It is also important to demonstrate concern for children if they are hurt by another child. Attention will be given to the injured child in the presence of the perpetrator. We do not require children to say they are sorry or to “hug and make-up”. These actions are often not truthful or developmentally appropriate. The teacher can point to the tears and the sad face of the injured child or point to the injured area. Depending on the age of the child, teachers will encourage the perpetrator to offer the injured child an ice pack or to ask the child what they could do to make the injured child feel better. This way we are encouraging true empathy and helping children learn the effects of their behavior. The injured child will be comforted and encouraged to express their rights and feelings with assertive words and tone. If the child does not have the language capability to verbally assert their rights the teacher will demonstrate the proper words and posturing. For instance, “Don’t push me; I don’t like it when you push me”. Aggressive behavior does not just mean physical injury. There is also the reality of emotional injury and bullying, and is not acceptable behavior. Teachers will set individualized goals and strategies for children who need extra encouragement to be confident or who need to practice skills in expressing feelings appropriately.
- If there is a continued pattern of inappropriate behavior lasting more than a week or less, the teachers will document behaviors and patterns. The teacher will schedule a conference with the parents/guardians to determine appropriate guidance and steps needed to best support the safety and most positive experience for the child as well as the other children in the classroom. The Program Coordinator must be updated and brought in for support if needed prior to meeting with the family. In partnership with the parents, the teacher will document goals and strategies for developing these behavioral changes.
- If the issue still persists after parents and teachers have attempted to help the child then a Collaborative Team Meeting will be scheduled with the Teacher, the Program Coordinator or Director/Associate Director and Parents/guardians. The Collaborative team is designed to solidify a partnership between the parents and UNOW, to share observations and resources, and to establish an agreed upon plan of action to support the child and the classroom. Documentation of behavior patterns and observations will be brought to the team meeting for reference. UNOW staff may inform families of other professionals, and community agencies regarding consultation and referrals for children and families if needed. UNOW staff will not share any information about a child will with outside professionals or agencies without the written consent of the parent(s)
- If behaviors continue to threaten the safety of the children and staff and the parents/guardians are unwilling to participate in a plan of action and refuse to utilize recommended resources, the UNOW Director may determine to permanently exclude the child from the program.
Under no circumstances will threats, bodily harm, humiliation or denial of food, toileting concerns or isolation be considered as a means of discipline.

MATERIAL SUPPLIED:

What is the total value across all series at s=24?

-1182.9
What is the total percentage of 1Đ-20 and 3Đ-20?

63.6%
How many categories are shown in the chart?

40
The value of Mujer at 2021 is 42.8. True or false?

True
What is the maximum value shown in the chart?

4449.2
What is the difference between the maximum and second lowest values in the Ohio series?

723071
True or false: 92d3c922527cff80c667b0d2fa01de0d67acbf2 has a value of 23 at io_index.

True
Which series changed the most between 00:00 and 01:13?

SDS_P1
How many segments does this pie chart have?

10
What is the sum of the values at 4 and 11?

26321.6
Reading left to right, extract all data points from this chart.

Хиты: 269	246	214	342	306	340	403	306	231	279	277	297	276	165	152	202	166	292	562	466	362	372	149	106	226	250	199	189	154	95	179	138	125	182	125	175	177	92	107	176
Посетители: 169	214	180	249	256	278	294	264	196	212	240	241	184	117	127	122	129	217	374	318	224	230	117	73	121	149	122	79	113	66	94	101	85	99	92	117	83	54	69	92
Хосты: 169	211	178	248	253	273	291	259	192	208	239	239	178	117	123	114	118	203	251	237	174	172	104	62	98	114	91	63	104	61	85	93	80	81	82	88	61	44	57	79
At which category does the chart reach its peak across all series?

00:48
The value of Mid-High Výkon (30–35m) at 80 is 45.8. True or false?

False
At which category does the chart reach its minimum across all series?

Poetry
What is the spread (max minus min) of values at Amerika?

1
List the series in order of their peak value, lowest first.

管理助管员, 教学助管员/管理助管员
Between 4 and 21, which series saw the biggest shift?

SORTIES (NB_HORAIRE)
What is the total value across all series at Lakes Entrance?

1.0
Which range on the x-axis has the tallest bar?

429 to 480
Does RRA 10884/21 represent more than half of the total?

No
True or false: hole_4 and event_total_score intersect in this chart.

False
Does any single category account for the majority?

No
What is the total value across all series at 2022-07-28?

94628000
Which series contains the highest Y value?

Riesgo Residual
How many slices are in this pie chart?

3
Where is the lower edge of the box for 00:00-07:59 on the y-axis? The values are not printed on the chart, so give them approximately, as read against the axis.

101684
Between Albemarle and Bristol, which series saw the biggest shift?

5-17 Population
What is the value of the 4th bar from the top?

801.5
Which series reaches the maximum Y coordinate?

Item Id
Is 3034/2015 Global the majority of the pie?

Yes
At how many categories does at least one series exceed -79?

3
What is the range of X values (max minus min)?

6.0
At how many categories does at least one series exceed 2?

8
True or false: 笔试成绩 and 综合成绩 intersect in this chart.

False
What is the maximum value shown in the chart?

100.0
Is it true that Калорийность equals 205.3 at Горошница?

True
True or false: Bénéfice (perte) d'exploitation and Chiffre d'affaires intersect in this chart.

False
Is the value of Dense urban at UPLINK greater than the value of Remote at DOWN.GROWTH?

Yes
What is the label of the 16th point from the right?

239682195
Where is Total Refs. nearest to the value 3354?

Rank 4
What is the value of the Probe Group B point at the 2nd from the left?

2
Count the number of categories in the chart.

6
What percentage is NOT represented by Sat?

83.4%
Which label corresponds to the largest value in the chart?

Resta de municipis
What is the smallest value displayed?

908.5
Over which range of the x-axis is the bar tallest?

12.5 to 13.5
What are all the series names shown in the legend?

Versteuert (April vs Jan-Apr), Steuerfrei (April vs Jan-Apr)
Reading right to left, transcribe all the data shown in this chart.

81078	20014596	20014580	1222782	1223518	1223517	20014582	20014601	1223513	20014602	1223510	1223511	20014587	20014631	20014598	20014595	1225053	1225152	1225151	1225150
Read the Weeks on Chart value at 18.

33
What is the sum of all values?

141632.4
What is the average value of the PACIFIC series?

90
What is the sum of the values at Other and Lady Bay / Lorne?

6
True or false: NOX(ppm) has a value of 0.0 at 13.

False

WHAT IS BEING ASKED:
Print the child behavior guidance policy again in full, with every word and punctuation mark unchanged.

ANSWER BOX:
It is also important to demonstrate concern for children if they are hurt by another child. Attention will be given to the injured child in the presence of the perpetrator. We do not require children to say they are sorry or to “hug and make-up”. These actions are often not truthful or developmentally appropriate. The teacher can point to the tears and the sad face of the injured child or point to the injured area. Depending on the age of the child, teachers will encourage the perpetrator to offer the injured child an ice pack or to ask the child what they could do to make the injured child feel better. This way we are encouraging true empathy and helping children learn the effects of their behavior. The injured child will be comforted and encouraged to express their rights and feelings with assertive words and tone. If the child does not have the language capability to verbally assert their rights the teacher will demonstrate the proper words and posturing. For instance, “Don’t push me; I don’t like it when you push me”. Aggressive behavior does not just mean physical injury. There is also the reality of emotional injury and bullying, and is not acceptable behavior. Teachers will set individualized goals and strategies for children who need extra encouragement to be confident or who need to practice skills in expressing feelings appropriately.
- If there is a continued pattern of inappropriate behavior lasting more than a week or less, the teachers will document behaviors and patterns. The teacher will schedule a conference with the parents/guardians to determine appropriate guidance and steps needed to best support the safety and most positive experience for the child as well as the other children in the classroom. The Program Coordinator must be updated and brought in for support if needed prior to meeting with the family. In partnership with the parents, the teacher will document goals and strategies for developing these behavioral changes.
- If the issue still persists after parents and teachers have attempted to help the child then a Collaborative Team Meeting will be scheduled with the Teacher, the Program Coordinator or Director/Associate Director and Parents/guardians. The Collaborative team is designed to solidify a partnership between the parents and UNOW, to share observations and resources, and to establish an agreed upon plan of action to support the child and the classroom. Documentation of behavior patterns and observations will be brought to the team meeting for reference. UNOW staff may inform families of other professionals, and community agencies regarding consultation and referrals for children and families if needed. UNOW staff will not share any information about a child will with outside professionals or agencies without the written consent of the parent(s)
- If behaviors continue to threaten the safety of the children and staff and the parents/guardians are unwilling to participate in a plan of action and refuse to utilize recommended resources, the UNOW Director may determine to permanently exclude the child from the program.
Under no circumstances will threats, bodily harm, humiliation or denial of food, toileting concerns or isolation be considered as a means of discipline.